Published in the September 29, 2017 edition

MELROSE — A 101-year-old woman lost her life in a single alarm fire on Grove Street Wednesday afternoon.

The woman’s body was found by firefighters as they conducted a search in the kitchen of a first floor apartment at the multi-family dwelling at 85 Grove St. That is believed to be the area where the fire began. Officials did not release the victim’s name this morning.

She was the only one in the house at the time of the fire.

The Fire Department received several calls around 3:50 p.m. reporting a fire in the home along the heavily traveled Grove Street near the Walnut Street intersection.

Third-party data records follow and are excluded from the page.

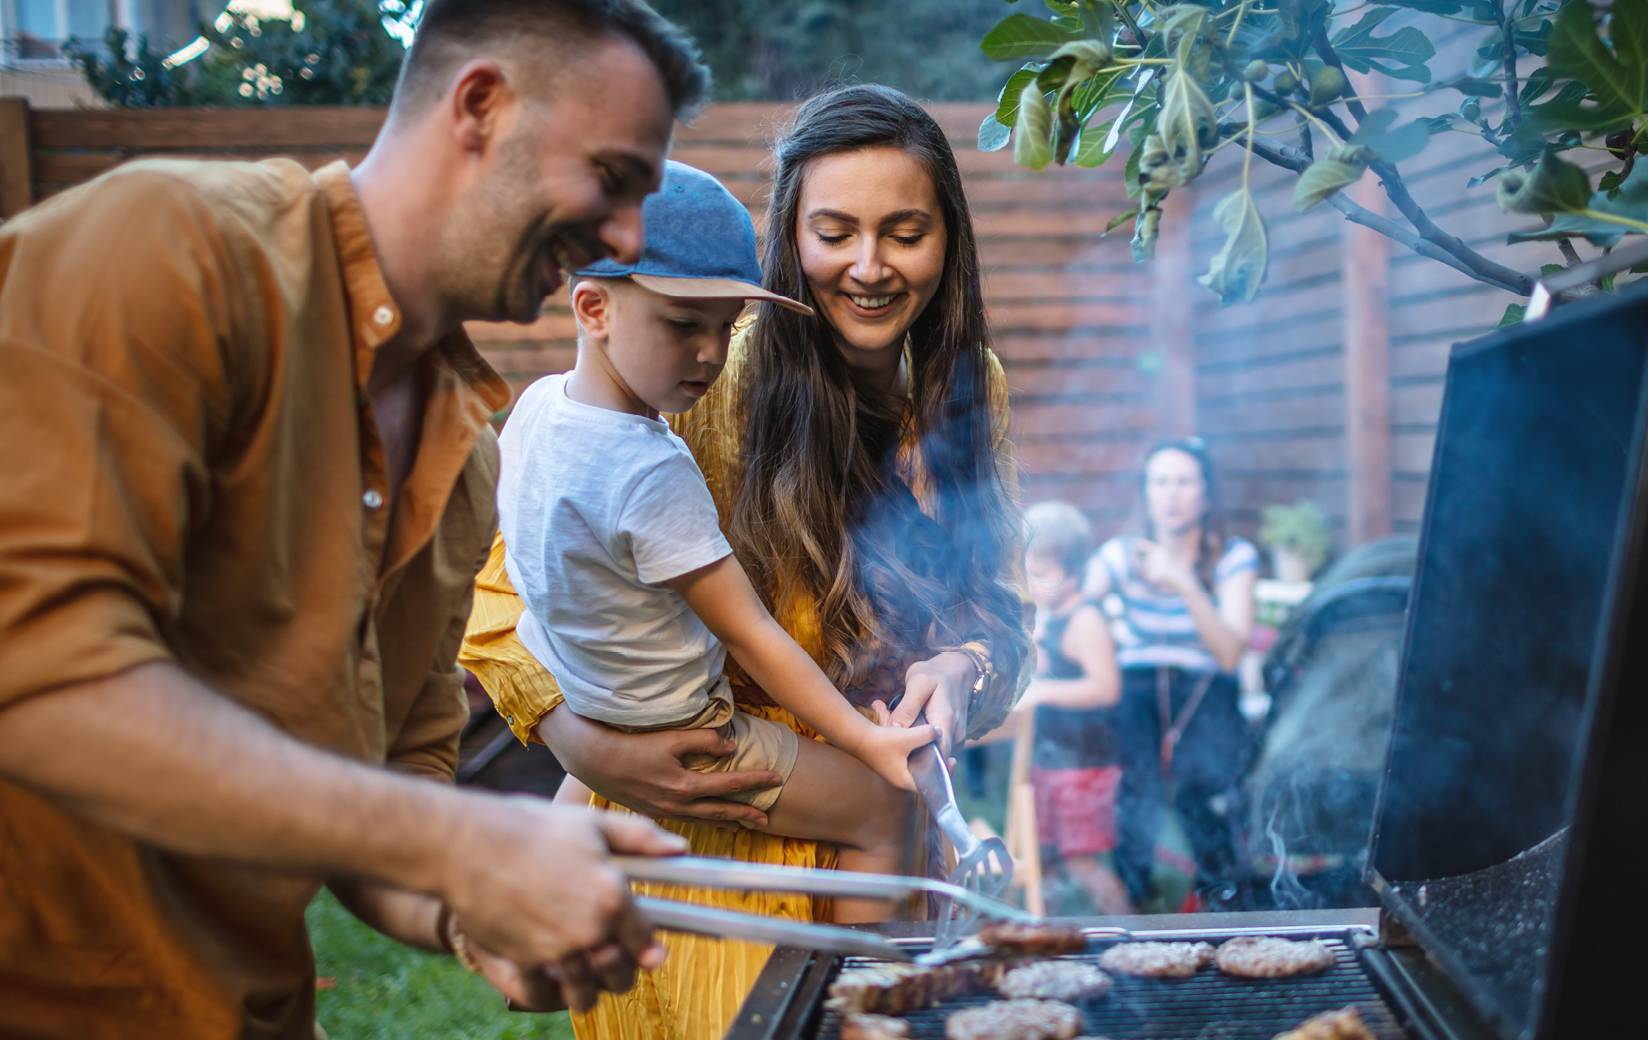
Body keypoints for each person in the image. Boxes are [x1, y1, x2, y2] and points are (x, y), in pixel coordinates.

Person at [0, 1, 720, 1034]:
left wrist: (470, 906)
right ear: (480, 105)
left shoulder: (468, 452)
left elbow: (385, 783)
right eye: (612, 179)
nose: (624, 238)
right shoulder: (171, 250)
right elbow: (36, 669)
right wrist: (456, 842)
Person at [461, 84, 1032, 1038]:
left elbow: (1001, 609)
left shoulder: (974, 389)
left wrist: (963, 669)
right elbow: (508, 595)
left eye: (905, 232)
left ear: (949, 241)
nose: (870, 267)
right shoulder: (704, 366)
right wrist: (583, 745)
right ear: (787, 238)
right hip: (710, 838)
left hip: (884, 854)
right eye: (835, 231)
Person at [501, 160, 934, 921]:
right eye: (681, 325)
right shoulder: (650, 468)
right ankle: (866, 1004)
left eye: (726, 325)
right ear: (593, 307)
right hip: (685, 728)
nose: (710, 353)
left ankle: (524, 911)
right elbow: (751, 635)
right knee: (882, 812)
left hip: (587, 693)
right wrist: (867, 746)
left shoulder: (536, 409)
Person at [1083, 438, 1261, 912]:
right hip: (1138, 683)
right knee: (1136, 792)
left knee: (1204, 788)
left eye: (1184, 482)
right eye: (1160, 482)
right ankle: (1136, 902)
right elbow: (1074, 601)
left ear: (1206, 494)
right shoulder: (1121, 554)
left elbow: (1228, 654)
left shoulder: (1233, 557)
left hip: (1206, 685)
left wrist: (1183, 582)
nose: (1171, 494)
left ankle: (1225, 901)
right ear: (1145, 492)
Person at [1011, 501, 1129, 915]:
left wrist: (1043, 692)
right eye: (1030, 573)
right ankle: (1055, 935)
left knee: (1081, 862)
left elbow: (1105, 687)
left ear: (1071, 570)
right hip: (1053, 758)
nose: (1033, 583)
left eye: (1042, 575)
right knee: (1049, 856)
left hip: (1085, 766)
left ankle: (1132, 932)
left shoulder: (1085, 620)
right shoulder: (1052, 615)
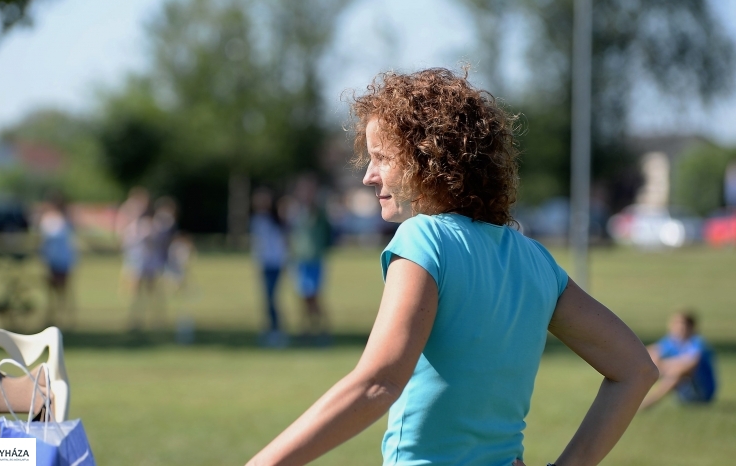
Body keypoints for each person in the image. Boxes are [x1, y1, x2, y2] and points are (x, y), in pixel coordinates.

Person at [246, 68, 658, 466]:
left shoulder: (422, 237)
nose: (369, 176)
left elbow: (378, 382)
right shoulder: (536, 259)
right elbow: (635, 369)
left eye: (381, 157)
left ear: (427, 158)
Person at [639, 310, 717, 409]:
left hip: (702, 393)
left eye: (681, 324)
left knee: (677, 371)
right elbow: (650, 352)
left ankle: (647, 404)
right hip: (684, 395)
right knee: (652, 365)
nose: (677, 327)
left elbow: (691, 363)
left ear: (691, 327)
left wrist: (663, 365)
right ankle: (634, 398)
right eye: (674, 323)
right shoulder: (672, 342)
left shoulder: (697, 342)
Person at [288, 175, 333, 343]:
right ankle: (306, 329)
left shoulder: (318, 211)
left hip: (314, 259)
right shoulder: (296, 211)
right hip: (299, 260)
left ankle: (322, 330)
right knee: (303, 297)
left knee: (313, 296)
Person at [250, 188, 289, 348]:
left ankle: (276, 330)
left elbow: (283, 242)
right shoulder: (256, 220)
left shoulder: (276, 220)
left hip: (276, 263)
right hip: (264, 264)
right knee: (267, 299)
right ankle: (271, 328)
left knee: (272, 298)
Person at [38, 193, 77, 328]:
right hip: (50, 259)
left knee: (63, 290)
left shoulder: (65, 220)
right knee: (50, 290)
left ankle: (66, 318)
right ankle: (51, 317)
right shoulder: (47, 219)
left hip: (63, 259)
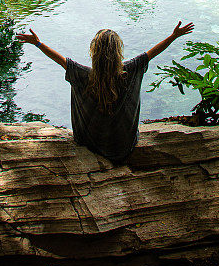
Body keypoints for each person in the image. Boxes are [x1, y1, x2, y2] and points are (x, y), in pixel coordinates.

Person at [16, 20, 194, 165]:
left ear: (95, 52)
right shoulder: (129, 71)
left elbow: (60, 60)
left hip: (88, 143)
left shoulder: (83, 75)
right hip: (123, 146)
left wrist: (38, 43)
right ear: (118, 52)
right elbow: (152, 53)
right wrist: (173, 36)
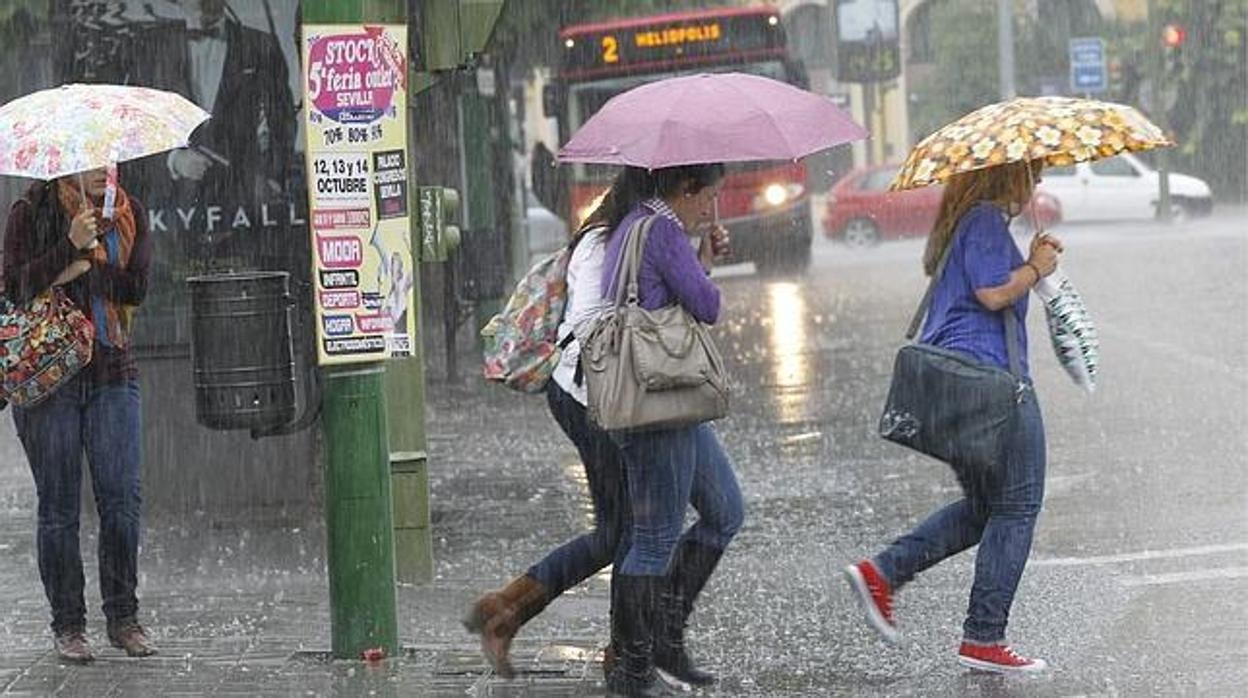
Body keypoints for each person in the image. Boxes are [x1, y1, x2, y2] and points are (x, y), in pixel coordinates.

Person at [844, 159, 1061, 674]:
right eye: (1034, 173)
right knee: (1019, 505)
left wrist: (1030, 264)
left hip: (961, 389)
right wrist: (1035, 269)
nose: (1039, 183)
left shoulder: (967, 222)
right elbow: (992, 294)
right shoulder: (983, 219)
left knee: (986, 506)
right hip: (993, 388)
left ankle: (884, 573)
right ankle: (984, 637)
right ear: (1007, 176)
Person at [462, 169, 638, 680]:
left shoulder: (614, 233)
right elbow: (590, 323)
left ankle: (506, 611)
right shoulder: (608, 242)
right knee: (631, 530)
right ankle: (622, 652)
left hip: (585, 394)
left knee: (619, 532)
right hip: (589, 397)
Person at [598, 164, 744, 697]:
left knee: (725, 508)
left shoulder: (632, 224)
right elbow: (706, 306)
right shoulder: (660, 229)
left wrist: (698, 258)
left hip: (666, 398)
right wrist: (701, 264)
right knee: (654, 540)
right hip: (658, 399)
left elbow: (661, 296)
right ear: (686, 190)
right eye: (709, 197)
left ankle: (665, 638)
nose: (711, 208)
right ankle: (635, 671)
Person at [3, 168, 156, 663]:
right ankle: (68, 624)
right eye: (89, 159)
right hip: (49, 380)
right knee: (60, 509)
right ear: (65, 163)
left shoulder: (129, 215)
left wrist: (87, 268)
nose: (100, 169)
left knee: (122, 503)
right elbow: (16, 287)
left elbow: (136, 288)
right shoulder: (31, 212)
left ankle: (123, 617)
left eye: (106, 158)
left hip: (113, 371)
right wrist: (68, 245)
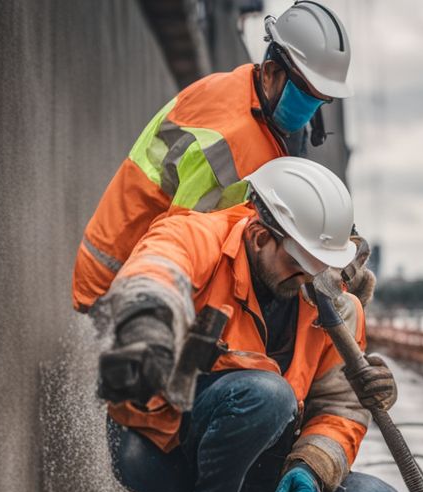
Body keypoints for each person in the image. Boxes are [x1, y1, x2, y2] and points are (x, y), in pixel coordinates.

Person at [94, 156, 409, 492]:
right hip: (168, 448)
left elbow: (339, 409)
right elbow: (156, 271)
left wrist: (311, 469)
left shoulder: (335, 305)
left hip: (265, 459)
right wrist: (148, 329)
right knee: (266, 393)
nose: (309, 280)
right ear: (261, 237)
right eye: (299, 264)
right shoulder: (199, 237)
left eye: (320, 267)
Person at [72, 1, 375, 313]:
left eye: (319, 99)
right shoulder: (231, 145)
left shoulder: (246, 90)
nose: (309, 107)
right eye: (304, 93)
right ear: (272, 71)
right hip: (126, 283)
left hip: (132, 268)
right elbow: (189, 245)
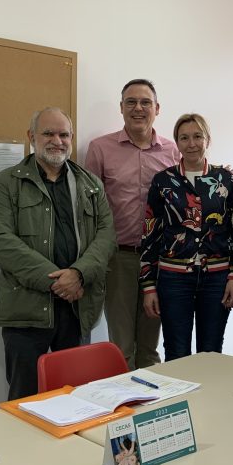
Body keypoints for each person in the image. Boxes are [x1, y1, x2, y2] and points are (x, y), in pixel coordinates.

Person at [0, 107, 116, 400]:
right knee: (25, 398)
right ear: (32, 137)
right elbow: (2, 241)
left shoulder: (91, 184)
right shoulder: (8, 182)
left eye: (64, 134)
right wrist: (58, 282)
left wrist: (79, 274)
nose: (57, 140)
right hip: (26, 311)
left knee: (75, 397)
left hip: (76, 309)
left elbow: (106, 236)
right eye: (48, 133)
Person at [85, 79, 180, 369]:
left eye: (145, 102)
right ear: (121, 108)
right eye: (131, 102)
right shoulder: (100, 149)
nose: (138, 108)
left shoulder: (173, 150)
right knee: (122, 347)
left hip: (162, 261)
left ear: (157, 108)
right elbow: (89, 209)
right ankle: (124, 410)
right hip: (119, 259)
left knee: (150, 347)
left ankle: (152, 410)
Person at [140, 114, 233, 361]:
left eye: (197, 136)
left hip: (217, 278)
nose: (191, 143)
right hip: (174, 280)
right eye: (184, 138)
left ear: (208, 139)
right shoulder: (163, 181)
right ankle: (180, 400)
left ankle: (209, 400)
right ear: (176, 142)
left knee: (211, 351)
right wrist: (148, 285)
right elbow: (150, 232)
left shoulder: (225, 179)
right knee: (176, 351)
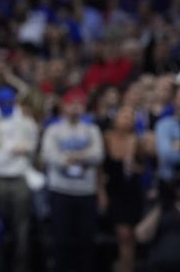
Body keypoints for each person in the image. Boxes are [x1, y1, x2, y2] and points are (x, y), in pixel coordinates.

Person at [40, 87, 104, 272]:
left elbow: (98, 154)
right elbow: (48, 155)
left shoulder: (92, 129)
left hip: (86, 192)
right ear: (63, 106)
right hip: (60, 191)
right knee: (61, 240)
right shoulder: (53, 130)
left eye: (79, 103)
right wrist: (76, 158)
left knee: (86, 241)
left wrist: (71, 157)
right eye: (71, 103)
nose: (75, 107)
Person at [0, 85, 39, 271]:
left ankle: (19, 268)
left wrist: (25, 148)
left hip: (18, 178)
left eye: (9, 102)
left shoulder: (25, 119)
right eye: (2, 102)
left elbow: (32, 145)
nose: (5, 105)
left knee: (21, 230)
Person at [101, 105, 146, 272]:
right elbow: (100, 168)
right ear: (116, 118)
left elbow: (143, 166)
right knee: (123, 234)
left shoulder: (136, 141)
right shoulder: (106, 138)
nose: (128, 120)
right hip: (114, 191)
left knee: (129, 236)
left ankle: (127, 267)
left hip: (131, 191)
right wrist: (101, 192)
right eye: (124, 116)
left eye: (131, 117)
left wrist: (136, 167)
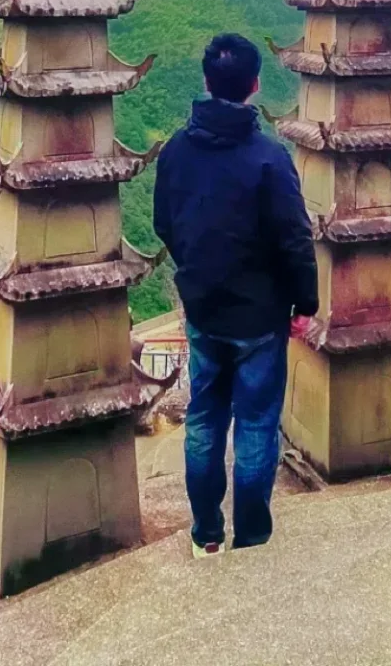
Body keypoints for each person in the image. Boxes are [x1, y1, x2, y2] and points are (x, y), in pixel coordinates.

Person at [153, 33, 318, 557]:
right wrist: (305, 304)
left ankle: (206, 534)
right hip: (259, 317)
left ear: (206, 81)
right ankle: (251, 538)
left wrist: (197, 270)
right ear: (255, 85)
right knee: (255, 425)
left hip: (203, 310)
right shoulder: (269, 158)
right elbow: (295, 238)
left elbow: (164, 223)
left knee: (203, 419)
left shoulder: (175, 150)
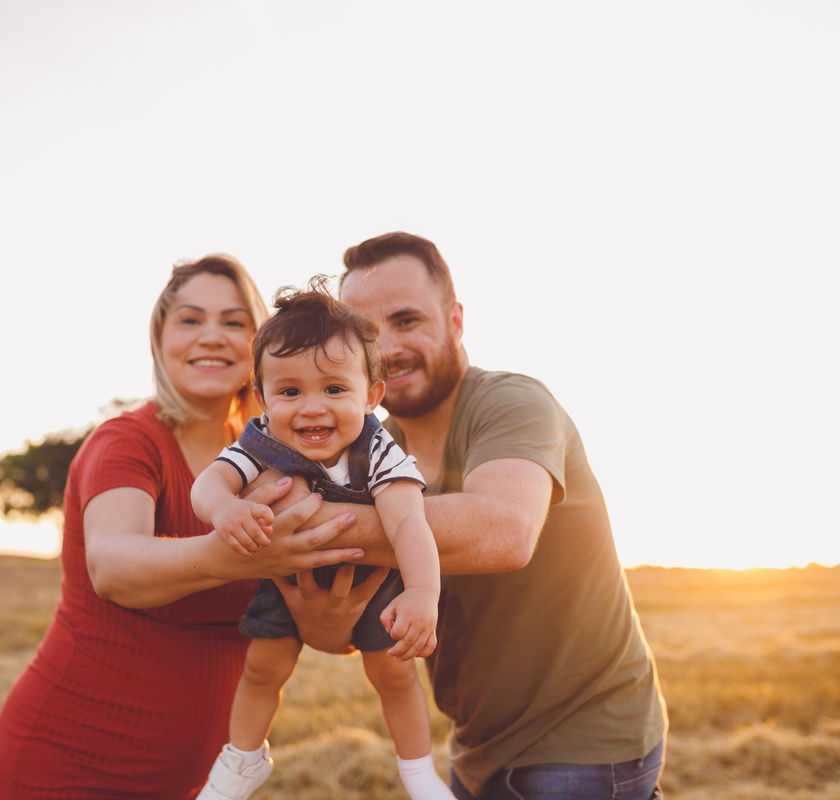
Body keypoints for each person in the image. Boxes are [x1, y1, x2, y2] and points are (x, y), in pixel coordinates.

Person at [267, 233, 668, 799]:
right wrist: (323, 618)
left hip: (582, 743)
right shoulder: (371, 451)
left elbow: (505, 531)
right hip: (476, 745)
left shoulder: (511, 402)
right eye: (367, 332)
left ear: (455, 319)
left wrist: (308, 529)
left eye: (407, 320)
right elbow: (346, 625)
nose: (389, 347)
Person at [0, 256, 371, 800]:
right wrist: (235, 555)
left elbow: (316, 630)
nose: (211, 336)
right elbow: (113, 566)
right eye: (190, 320)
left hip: (197, 782)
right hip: (68, 764)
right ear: (160, 339)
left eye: (234, 322)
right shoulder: (127, 441)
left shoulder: (284, 458)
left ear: (262, 349)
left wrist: (329, 622)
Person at [191, 280, 454, 800]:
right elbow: (210, 482)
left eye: (334, 389)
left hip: (374, 582)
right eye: (290, 392)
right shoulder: (261, 441)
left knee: (395, 676)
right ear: (262, 399)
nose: (312, 408)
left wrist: (423, 593)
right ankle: (242, 762)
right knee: (264, 668)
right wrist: (226, 509)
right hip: (286, 572)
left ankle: (419, 773)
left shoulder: (378, 451)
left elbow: (407, 523)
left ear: (372, 397)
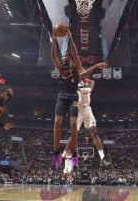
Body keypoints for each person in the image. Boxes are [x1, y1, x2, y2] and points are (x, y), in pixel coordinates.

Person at [62, 66, 112, 167]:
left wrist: (78, 88)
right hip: (76, 110)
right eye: (81, 71)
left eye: (84, 71)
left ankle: (102, 158)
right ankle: (63, 155)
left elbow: (89, 88)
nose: (83, 72)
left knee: (94, 131)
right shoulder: (73, 81)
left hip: (87, 109)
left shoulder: (91, 82)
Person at [51, 24, 83, 169]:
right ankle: (56, 154)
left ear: (70, 58)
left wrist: (70, 37)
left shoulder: (76, 66)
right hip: (62, 96)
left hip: (74, 98)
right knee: (57, 123)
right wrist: (54, 39)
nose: (62, 57)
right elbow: (53, 56)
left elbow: (75, 54)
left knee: (73, 125)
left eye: (64, 56)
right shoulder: (61, 67)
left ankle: (75, 155)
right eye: (62, 56)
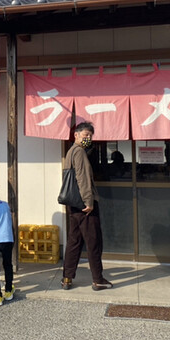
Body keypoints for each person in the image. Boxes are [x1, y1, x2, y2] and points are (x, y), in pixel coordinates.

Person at [60, 122, 112, 291]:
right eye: (85, 135)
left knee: (74, 241)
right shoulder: (80, 152)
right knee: (94, 241)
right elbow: (82, 178)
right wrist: (88, 201)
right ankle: (98, 279)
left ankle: (67, 278)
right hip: (84, 205)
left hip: (74, 204)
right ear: (76, 135)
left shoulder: (70, 151)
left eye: (90, 135)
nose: (88, 138)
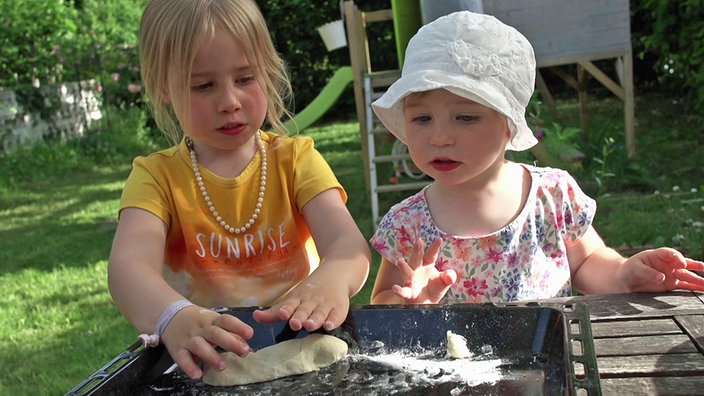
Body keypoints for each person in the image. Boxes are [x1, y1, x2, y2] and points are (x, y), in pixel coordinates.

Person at [107, 0, 370, 380]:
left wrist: (332, 279)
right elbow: (128, 269)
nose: (229, 102)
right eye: (203, 85)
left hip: (300, 343)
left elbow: (348, 247)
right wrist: (172, 316)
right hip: (200, 359)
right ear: (164, 87)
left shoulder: (296, 161)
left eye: (246, 78)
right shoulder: (156, 178)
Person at [369, 11, 704, 305]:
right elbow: (383, 297)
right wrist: (408, 305)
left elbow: (587, 263)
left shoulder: (552, 195)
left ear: (509, 127)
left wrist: (624, 274)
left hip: (548, 367)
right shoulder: (407, 224)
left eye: (466, 117)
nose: (440, 137)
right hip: (453, 372)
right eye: (422, 119)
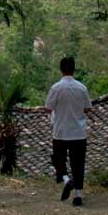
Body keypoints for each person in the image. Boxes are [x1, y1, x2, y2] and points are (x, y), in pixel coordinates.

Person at [45, 55, 93, 205]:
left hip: (60, 131)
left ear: (61, 70)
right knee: (78, 163)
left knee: (59, 159)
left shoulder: (56, 88)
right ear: (74, 69)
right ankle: (78, 195)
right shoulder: (81, 88)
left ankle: (66, 180)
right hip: (78, 132)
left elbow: (48, 108)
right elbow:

Off-duty firefighters who happened by around that time quickly sprang into action. They both realized the smoke and heat were too intense to enter, so one of them — a Melrose resident who works in Everett — banged on doors trying to alert those inside that the 2 1/2 wood frame house was on fire. The other, a Somerville firefighter, grabbed a garden hose and ran it through a window at the back of the first floor of the home, putting flames into the apartment’s kitchen and significantly slowing the advancement of the fire to other rooms.

A Fire Department spokesman lauded their efforts.

The crew on Engine 3 was the first to arrive at the scene, and firefighters under the command of Lt. Derry Madden ran a line through a rear door into the first floor unit’s kitchen. The department’s rescue crew worked in tandem with the Engine 3 crew, attacking the fire and conducting a search. Engine 2 arrived and set up a supply line from a hydrant to Engine 3 so it would have a steady supply of water.

“This entire group executed an aggressive fire fight perfectly and very professionally,” said Capt. Ed Collins. “Unfortunately, there was a life lost here which we must always keep in mind. But the damage to the structure could have been much, much worse if it weren’t for the department’s quick response, the time of day playing a role in the early detection of the flames and smoke, and the very aggressive nature used to fight the fire.”

The crew of Engine 2 conducted a search and put water down on the second floor to prevent an fire spread, and a Malden engine crew did the same on the third floor.

Damage was estimated at $150,000. The apartment where investigators believe the fire started received the brunt of the damage, especially to the electrical system there.

Fire Chief Chris Leary ordered all utilities to cut service to the house and it could be several months before other tenants are allowed back in.

The all clear was given around 6 p.m. Capt. John White, Police Sgt. Paul McNamara and representatives from the state Fire Marshal’s office investigated and cleared the scene around 8:30 p.m. The cause of the fire is undetermined at this time.

A fire watch stood by until about 12:30 a.m. Thursday.